Nesta sexta-feira (2), o plenário da corte irá retomar o julgamento dos Embargos de Declaração, no âmbito da Ação Declaratória de Constitucionalidade 42 de parte dos dispositivos do Código Florestal, dentre eles se a gestão de resíduos sólidos pode ser considerada utilidade pública para fins de intervenção e área de preservação permanente (APP).

Contextualizando um pouco o histórico do julgamento, essa ação, conjuntamente com outras Ações Declaratórias de Inconstitucionalidade[1] do Código Florestal, foram propostas em 2013 e se estenderam até 2021, quando foram definitivamente julgadas, com a validação da maioria dos dispositivos.

Apesar da lucidez e razoabilidade no julgamento geral de Código Florestal, sob relatoria do ministro Luiz Fux, o tema envolvendo a gestão de resíduos se destacou. Segundo o voto do relator, a “gestão de resíduos” não seria classificada como de utilidade pública, passível de intervenção em APP, devendo ser excluído do respectivo art. 3º, VIII, b.

A sua exclusão foi fundamentada na tese de que a gestão de resíduos é uma atividade que pode ser prejudicial ao meio ambiente, além do fato de que há viabilidade de alternativa locacional – isto é, podem ser instalados em locais diversos, fora de APP. Os ministros Fachin, Rosa Weber, Dias Toffoli e Celso de Mello seguiram o voto do relator.

Até o momento há apenas dois votos de divergência de Alexandre de Moraes e Gilmar Mendes, sendo que o ministro Gilmar foi cirúrgico ao corretamente afirmar que não há antinomia entre a gestão de resíduos e a proteção ambiental. Ao contrário, indicou que há situações, inclusive, que a gestão de resíduos sólidos poderá ser alocada em área protegida, sem qualquer decréscimo da proteção ambiental, sem contar que é o licenciamento ambiental o instrumento de controle de qualquer atividade potencialmente poluidora, o que não se limita à gestão de resíduos.

Após pedido de vista pelo ministro Luís Roberto Barroso, o julgamento foi suspenso.

O Partido Progressista e a Advocacia Geral da União (AGU) opuseram Embargos de Declaração para esclarecer que a gestão de resíduos sólidos se refere às atividades regulares, que não se confundem com lixões, os quais não são permitidos – nem em APP ou qualquer local, inclusive expressamente assim previsto pela Política Nacional de Resíduos Sólidos (Lei 12.305/2010) que busca sua completa eliminação.

Agora, com o retorno à pauta, haverá nova oportunidade para que o STF reveja os votos para atribuir a interpretação merecida quanto ao enquadramento da gestão de resíduos como utilidade pública.

## [Exercícios propostos]
#1 Transcreva sem alterações a passagem do trecho sobre o Código Florestal que vai de "A sua exclusão" até "gestão de resíduos.", inclusive.
#2 Escreva a continuação do trecho sobre o Código Florestal, começando logo após a sua última frase.

## [Dados fornecidos]
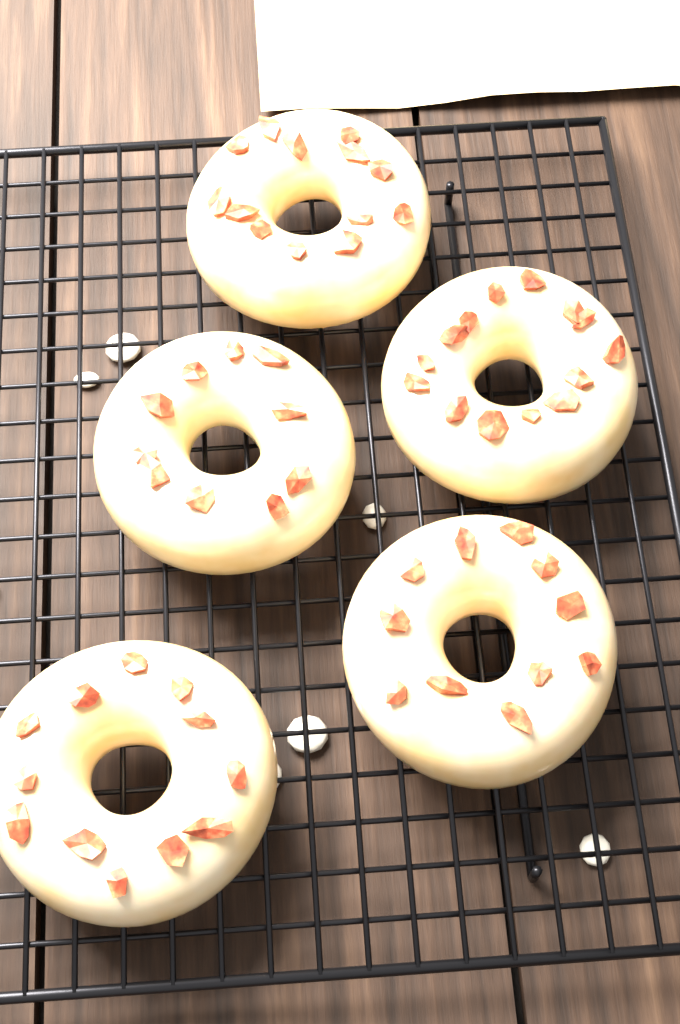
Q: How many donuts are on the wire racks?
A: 5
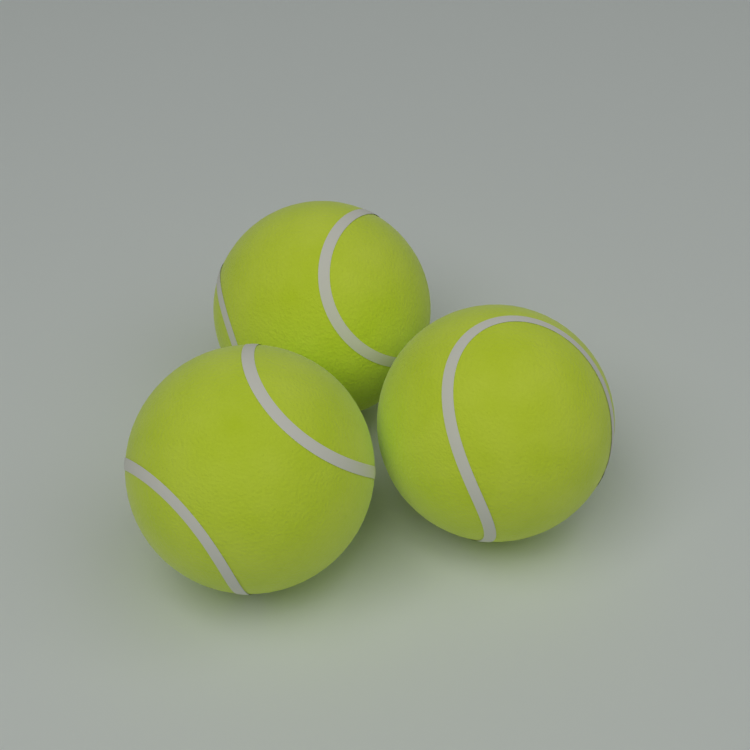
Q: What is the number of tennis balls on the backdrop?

## [Respostas por tarefa]
#1
A sua exclusão foi fundamentada na tese de que a gestão de resíduos é uma atividade que pode ser prejudicial ao meio ambiente, além do fato de que há viabilidade de alternativa locacional – isto é, podem ser instalados em locais diversos, fora de APP. Os ministros Fachin, Rosa Weber, Dias Toffoli e Celso de Mello seguiram o voto do relator.

Até o momento há apenas dois votos de divergência de Alexandre de Moraes e Gilmar Mendes, sendo que o ministro Gilmar foi cirúrgico ao corretamente afirmar que não há antinomia entre a gestão de resíduos e a proteção ambiental. Ao contrário, indicou que há situações, inclusive, que a gestão de resíduos sólidos poderá ser alocada em área protegida, sem qualquer decréscimo da proteção ambiental, sem contar que é o licenciamento ambiental o instrumento de controle de qualquer atividade potencialmente poluidora, o que não se limita à gestão de resíduos.

#2
Ora, não há dúvida quanto à relevância da gestão adequada de resíduos sólidos para a sociedade, não apenas nos aspectos sociais, econômicos e de saúde pública, como também ambiental e climático.

De acordo com o relatório “Panorama dos Resíduos Sólidos no Brasil”, da Associação Brasileira de Empresas de Limpeza Pública e Resíduos Especiais (Abrelpe), em 2022 foram gerados, no Brasil, aproximadamente 81,8 milhões de toneladas de resíduos, o que corresponde a 224 mil toneladas diárias, sendo apenas 60% direcionado para destinação final adequada.

Esse volume descartado de forma inadequada causa danos ambientais significativos, como a perda de biodiversidade, prejuízos à qualidade de solo e dos recursos hídricos, contaminação, emissões e aumento de Gases de Efeito Estufa com impactos nas mudanças climáticas.

As pesquisas mostram que os oceanos recebem anualmente mais de 25 milhões de toneladas de resíduos, sendo que cerca de 80% têm origem nas cidades e correspondem ao lixo que é coletado e tem destinação inapropriada.

O mesmo ocorre para emissões de GEE, ao se destinar resíduos regularmente, poderia haver uma diminuição de 35% de emissões em relação ao cenário registrado em 2022.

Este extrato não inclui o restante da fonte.